STATED PROBLEM: Turn the lines below into a numbered list, skipping any blank lines and leaving out the pictures.

PROVIDED DATA:
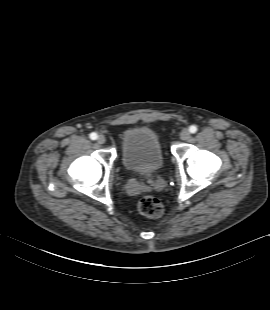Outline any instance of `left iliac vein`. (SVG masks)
Masks as SVG:
<instances>
[{"label":"left iliac vein","mask_w":270,"mask_h":310,"mask_svg":"<svg viewBox=\"0 0 270 310\" xmlns=\"http://www.w3.org/2000/svg\"><path fill=\"white\" fill-rule=\"evenodd\" d=\"M190 138V132L188 129H183L181 132H180V139L181 140H187Z\"/></svg>","instance_id":"1"}]
</instances>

OUTPUT BELOW:
1. Outline any instance of `left iliac vein`. (SVG masks)
2. Masks as SVG:
3. <instances>
4. [{"label":"left iliac vein","mask_w":270,"mask_h":310,"mask_svg":"<svg viewBox=\"0 0 270 310\" xmlns=\"http://www.w3.org/2000/svg\"><path fill=\"white\" fill-rule=\"evenodd\" d=\"M190 138V132L188 129H183L181 132H180V139L181 140H187Z\"/></svg>","instance_id":"1"}]
5. </instances>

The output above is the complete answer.